Afferma Zygmunt Bauman:
[…] un mondo che chiamo liquido perché come tutti i liquidi non può restare immobile a lungo. In questo nostro mondo, tutto, o quasi, è in continua trasformazione: le mode che seguiamo, gli oggetti che richiamano la nostra attenzione, ciò che sognamo o temiamo, che suscita in noi speranza o preoccupazione.[…]
E’ un’affermazione interessante che dà una valenza negativa a questo stato caratterizzato dalla trasformazione. C’è stato un tempo, non molto lontano, in cui la trasformazione capitalistica era vista si come disseminata da pesanti contraddizioni, ma tuttavia, come un viatico necessario per modernizzare in primis il sistema stesso e poi trasvalutarsi in un altra dimensione socio-economica, vista come superiore, in un punto di arrivo altro.
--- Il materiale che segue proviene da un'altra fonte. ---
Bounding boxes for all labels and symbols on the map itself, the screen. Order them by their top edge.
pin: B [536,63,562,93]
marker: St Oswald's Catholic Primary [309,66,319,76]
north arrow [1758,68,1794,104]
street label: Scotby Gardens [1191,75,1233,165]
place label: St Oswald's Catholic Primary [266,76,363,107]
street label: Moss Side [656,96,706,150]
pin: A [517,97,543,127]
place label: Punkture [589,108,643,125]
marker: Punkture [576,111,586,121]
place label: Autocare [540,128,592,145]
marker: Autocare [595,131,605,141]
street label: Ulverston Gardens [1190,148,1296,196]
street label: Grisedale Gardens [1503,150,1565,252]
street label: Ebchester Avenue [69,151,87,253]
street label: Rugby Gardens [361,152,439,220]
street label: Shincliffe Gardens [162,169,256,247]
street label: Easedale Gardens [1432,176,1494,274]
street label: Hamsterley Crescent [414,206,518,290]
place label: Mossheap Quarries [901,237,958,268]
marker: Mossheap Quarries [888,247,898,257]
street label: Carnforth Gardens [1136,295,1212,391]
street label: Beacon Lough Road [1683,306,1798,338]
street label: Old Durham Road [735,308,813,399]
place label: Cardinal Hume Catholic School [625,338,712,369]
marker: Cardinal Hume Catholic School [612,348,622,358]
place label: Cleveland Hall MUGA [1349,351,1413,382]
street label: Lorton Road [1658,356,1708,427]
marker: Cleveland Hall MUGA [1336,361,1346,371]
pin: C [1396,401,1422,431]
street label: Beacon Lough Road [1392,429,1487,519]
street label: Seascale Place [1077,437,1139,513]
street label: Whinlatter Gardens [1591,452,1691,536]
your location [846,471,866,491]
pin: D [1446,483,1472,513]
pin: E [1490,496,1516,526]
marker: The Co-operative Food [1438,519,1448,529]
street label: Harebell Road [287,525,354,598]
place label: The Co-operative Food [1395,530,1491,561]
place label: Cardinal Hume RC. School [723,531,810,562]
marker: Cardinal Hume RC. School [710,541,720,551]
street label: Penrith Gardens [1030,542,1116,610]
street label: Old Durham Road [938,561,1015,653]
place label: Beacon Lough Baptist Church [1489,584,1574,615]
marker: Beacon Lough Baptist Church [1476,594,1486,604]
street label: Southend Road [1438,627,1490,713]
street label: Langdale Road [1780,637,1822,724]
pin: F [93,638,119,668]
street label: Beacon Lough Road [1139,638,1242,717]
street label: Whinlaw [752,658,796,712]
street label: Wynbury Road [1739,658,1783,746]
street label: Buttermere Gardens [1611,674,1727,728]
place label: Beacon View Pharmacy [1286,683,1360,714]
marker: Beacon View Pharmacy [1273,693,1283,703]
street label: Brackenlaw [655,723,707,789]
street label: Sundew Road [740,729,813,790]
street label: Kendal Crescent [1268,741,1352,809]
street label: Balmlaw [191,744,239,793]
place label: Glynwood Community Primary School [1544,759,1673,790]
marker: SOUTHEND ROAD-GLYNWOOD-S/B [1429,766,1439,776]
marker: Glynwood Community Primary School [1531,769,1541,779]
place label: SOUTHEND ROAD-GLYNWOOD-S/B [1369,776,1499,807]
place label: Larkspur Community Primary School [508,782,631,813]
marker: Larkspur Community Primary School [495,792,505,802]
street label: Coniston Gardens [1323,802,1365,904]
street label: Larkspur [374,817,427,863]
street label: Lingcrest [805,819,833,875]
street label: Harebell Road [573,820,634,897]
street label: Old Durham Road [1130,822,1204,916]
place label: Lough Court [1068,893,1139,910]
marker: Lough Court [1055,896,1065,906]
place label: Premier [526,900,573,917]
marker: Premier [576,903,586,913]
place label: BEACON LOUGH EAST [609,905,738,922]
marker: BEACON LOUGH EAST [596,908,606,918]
A questo viatico si attribuiva, senza dubbio un valore positivo. E’ interessante notare questo cambiamento come cartina al tornasole dell’involuzione che ha subito il pensiero critico occidentale, fino al punto da vedere solo nero in tutte le contraddizioni del sistema. Sembra non ci sia alcun punto di rottura in cui inserire nuove forme di vita sociale.
Questo atteggiamento mentale, questa attitudine alla resa intellettuale che ormai dilaga in Occidente a tutto vantaggio dei gruppi organizzati nella Destra economica così ben rappresentata dal capitale finanziario speculativo, è ormai il tratto distintivo di un’epoca. Tuttavia, e qui torna la controversa affermazione di Bauman, è vero che il mondo contemporaneo si manifesta in maniera liquida, ma solo in superficie (come movimento di cose e persone, merci e forza lavoro, ovvero la famosa globalizzazione) ed è ottuso non vederlo. Perché sotto questa superficie è in vigore una struttura che ci ha conformati tutti e che viene difesa con la legge e con le armi, a tutti i costi. Si chiama capitalismo.